Dark clouds of black fumes, smog and ashes will cover the region, posing a great danger to the human inhabitants and the flora and fauns.
The quality of the grass will change and ultimately affect the health of the herbivores, including cows whose milk will become unsuitable for consumption.
Shrimp production will be reduced tremendously due to increase of metals and chemicals like arsenic, lead, mercury in the water.
The team of experts also gave a summary of the resources of Sundarban that have 334 plant species of 245 genera, and where trees like sundari, gewa, keora, dhundol and passar are the major plant species.
The jungle is named Sundarban because of the presence of millions of sundari trees in the region.
There are reportedly 450 Royal Bengal Tigers, 50,000-80,000 spotted deer, 20,000 wild boars, 315 species of birds, 95 species of waterfowl, 38 species of raptors, 53 species of reptiles, 120 species of fish and 100 million mud crabs. The Sundarban crocodile still rules the rivers.
The report also said that 20,000 fisherman are dependent on the rivers and canals in the region. About 2.5 million human lives depend on Sundarban region where 3,00,000 people are working as wood-cutters, fishermen, honey hunters, golpata leaves and grass.
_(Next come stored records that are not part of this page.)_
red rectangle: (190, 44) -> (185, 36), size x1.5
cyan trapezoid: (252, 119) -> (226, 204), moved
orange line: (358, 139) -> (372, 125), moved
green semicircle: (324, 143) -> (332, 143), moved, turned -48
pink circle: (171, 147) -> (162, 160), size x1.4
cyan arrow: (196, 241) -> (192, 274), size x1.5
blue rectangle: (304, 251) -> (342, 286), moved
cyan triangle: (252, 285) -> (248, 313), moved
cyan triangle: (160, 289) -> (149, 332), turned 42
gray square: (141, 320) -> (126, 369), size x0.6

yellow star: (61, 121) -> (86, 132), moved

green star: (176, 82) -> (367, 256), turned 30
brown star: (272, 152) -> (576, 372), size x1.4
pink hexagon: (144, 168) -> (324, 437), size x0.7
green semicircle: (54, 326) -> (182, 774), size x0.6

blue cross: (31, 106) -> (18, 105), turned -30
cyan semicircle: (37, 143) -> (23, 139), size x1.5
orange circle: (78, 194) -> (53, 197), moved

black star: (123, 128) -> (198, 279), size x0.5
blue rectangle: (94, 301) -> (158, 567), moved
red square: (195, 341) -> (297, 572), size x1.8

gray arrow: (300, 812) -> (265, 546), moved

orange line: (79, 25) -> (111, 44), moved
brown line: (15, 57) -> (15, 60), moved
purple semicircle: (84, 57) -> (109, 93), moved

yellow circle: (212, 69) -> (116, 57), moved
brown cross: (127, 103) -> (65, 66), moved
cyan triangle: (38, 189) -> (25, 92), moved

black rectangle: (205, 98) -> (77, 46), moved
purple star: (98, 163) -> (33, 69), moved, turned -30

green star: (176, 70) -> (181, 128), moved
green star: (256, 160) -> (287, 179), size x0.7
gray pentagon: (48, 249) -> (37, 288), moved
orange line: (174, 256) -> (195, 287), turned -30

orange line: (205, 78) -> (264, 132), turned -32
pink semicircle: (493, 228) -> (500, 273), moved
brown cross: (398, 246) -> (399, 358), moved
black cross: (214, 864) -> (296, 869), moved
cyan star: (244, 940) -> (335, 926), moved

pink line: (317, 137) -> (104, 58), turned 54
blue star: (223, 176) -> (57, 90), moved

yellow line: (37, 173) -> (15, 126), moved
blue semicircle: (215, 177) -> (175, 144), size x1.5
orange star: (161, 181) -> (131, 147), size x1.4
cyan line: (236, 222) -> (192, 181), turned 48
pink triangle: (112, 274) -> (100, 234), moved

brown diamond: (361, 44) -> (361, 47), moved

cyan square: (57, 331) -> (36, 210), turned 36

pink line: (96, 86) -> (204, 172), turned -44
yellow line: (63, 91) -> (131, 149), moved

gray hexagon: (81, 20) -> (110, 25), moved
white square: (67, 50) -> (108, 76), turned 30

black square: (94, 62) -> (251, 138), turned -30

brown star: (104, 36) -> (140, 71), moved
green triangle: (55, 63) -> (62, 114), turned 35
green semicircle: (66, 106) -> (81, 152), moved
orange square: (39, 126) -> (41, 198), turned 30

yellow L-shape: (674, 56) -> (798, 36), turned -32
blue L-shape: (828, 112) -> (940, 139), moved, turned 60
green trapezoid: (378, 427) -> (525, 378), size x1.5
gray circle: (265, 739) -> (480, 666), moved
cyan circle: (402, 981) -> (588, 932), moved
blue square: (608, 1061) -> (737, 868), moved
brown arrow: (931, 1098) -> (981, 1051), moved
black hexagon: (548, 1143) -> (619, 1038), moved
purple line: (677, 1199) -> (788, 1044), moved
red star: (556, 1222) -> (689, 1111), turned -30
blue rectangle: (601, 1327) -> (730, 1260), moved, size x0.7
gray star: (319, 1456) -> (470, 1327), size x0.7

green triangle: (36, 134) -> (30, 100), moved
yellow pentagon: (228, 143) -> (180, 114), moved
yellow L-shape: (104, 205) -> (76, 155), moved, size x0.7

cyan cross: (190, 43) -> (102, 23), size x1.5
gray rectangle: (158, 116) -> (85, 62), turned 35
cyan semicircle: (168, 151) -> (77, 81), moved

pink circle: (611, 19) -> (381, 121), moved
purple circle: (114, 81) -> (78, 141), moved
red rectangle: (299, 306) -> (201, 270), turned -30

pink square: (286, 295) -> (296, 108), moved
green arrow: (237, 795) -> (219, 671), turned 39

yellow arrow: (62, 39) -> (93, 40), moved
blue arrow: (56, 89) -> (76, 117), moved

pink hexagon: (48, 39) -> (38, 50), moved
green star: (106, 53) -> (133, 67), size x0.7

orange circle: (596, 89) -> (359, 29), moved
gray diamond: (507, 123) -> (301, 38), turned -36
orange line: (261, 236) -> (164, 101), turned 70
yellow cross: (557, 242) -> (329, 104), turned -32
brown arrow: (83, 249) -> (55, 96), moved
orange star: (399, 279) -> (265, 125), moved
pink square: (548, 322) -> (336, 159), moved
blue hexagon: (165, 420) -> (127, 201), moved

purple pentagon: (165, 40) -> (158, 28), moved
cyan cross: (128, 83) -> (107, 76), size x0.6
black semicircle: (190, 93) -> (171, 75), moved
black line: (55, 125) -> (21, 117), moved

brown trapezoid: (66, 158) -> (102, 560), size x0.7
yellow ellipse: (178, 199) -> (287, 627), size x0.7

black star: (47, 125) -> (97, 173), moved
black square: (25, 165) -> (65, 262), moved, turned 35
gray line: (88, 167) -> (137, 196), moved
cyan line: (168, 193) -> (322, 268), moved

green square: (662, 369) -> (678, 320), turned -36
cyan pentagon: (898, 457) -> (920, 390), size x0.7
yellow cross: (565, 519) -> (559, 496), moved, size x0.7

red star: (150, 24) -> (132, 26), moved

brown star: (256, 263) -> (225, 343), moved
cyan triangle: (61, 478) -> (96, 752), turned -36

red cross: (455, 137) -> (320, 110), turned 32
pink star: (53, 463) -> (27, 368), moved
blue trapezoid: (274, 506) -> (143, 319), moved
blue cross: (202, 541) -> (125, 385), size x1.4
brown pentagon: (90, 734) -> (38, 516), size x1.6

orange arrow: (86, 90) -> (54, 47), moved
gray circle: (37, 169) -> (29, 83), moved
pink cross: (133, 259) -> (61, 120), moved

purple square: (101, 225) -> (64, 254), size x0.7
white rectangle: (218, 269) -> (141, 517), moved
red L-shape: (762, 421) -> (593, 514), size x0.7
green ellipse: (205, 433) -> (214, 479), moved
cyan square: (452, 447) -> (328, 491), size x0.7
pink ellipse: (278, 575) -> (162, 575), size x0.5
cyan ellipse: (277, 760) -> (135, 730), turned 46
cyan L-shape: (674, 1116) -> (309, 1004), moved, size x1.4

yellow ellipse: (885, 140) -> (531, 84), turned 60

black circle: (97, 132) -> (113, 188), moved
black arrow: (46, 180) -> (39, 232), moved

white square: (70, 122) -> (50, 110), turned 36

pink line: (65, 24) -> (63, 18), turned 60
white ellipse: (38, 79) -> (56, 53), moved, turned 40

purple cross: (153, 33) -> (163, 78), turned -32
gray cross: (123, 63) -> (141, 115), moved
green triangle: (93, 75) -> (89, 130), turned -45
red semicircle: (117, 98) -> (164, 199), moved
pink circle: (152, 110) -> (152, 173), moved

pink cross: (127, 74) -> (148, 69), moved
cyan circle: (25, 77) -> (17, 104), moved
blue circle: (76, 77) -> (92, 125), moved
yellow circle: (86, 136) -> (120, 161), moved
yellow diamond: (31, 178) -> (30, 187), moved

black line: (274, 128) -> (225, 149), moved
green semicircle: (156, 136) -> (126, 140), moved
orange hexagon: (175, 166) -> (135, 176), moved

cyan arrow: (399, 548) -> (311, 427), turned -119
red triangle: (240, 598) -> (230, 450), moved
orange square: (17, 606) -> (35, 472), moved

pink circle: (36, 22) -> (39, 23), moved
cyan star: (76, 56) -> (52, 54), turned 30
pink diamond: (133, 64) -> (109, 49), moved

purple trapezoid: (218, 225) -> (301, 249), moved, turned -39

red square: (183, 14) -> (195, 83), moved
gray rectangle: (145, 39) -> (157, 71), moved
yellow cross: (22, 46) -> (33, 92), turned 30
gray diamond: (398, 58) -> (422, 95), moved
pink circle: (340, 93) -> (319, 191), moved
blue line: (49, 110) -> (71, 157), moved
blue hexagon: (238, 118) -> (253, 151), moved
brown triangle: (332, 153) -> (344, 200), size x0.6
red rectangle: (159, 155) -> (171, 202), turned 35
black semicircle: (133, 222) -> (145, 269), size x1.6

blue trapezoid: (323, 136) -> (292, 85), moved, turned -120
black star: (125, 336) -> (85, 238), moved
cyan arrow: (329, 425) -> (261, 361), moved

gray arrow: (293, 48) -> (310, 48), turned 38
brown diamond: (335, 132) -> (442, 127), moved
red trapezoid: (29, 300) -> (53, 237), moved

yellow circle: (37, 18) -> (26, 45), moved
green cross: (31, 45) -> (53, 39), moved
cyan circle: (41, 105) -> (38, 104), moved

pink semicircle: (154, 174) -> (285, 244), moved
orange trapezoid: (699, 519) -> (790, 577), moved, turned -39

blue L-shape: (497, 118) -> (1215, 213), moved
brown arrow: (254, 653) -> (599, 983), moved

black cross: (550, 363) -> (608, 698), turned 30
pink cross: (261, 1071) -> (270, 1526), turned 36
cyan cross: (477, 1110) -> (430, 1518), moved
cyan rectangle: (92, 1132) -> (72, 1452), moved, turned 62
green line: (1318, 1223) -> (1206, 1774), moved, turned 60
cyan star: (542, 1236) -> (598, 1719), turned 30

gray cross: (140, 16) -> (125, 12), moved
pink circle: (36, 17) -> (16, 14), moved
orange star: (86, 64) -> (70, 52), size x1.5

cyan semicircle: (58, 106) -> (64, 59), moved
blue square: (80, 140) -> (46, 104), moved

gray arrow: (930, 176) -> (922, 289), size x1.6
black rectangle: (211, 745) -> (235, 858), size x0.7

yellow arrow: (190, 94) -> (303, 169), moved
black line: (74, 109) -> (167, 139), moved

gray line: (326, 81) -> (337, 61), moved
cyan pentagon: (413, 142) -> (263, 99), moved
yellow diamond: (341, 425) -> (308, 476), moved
About 1,00,000 people visit Sundarban each year though tourist facilities are very poor.
Anu Mohammad, member secretary of the national committee to protect oil, gas, natural resources, power and ports, told New Age that they were also much concerned about the impact of the proposed power plants on Sundarban and areas in and around Mongla Port.
He called on the government to make public the feasibility study and stop repression of the local protesters. ‘Otherwise it will make people more suspicious and the situation will worsen,’ he added.
The power board assigned the NTPC to conduct the feasibility study in September 2010, and it will pay the Indian organisation $2,50,000 for its report which was submitted in April.
An official told New Age that the Power Development Board will be able to submit the environment impact assessment report to the environment department within two months.
Najmul Ahsan, deputy director of the environment department, told New Age that they had approved the terms of reference for the environment impact assessment for the project.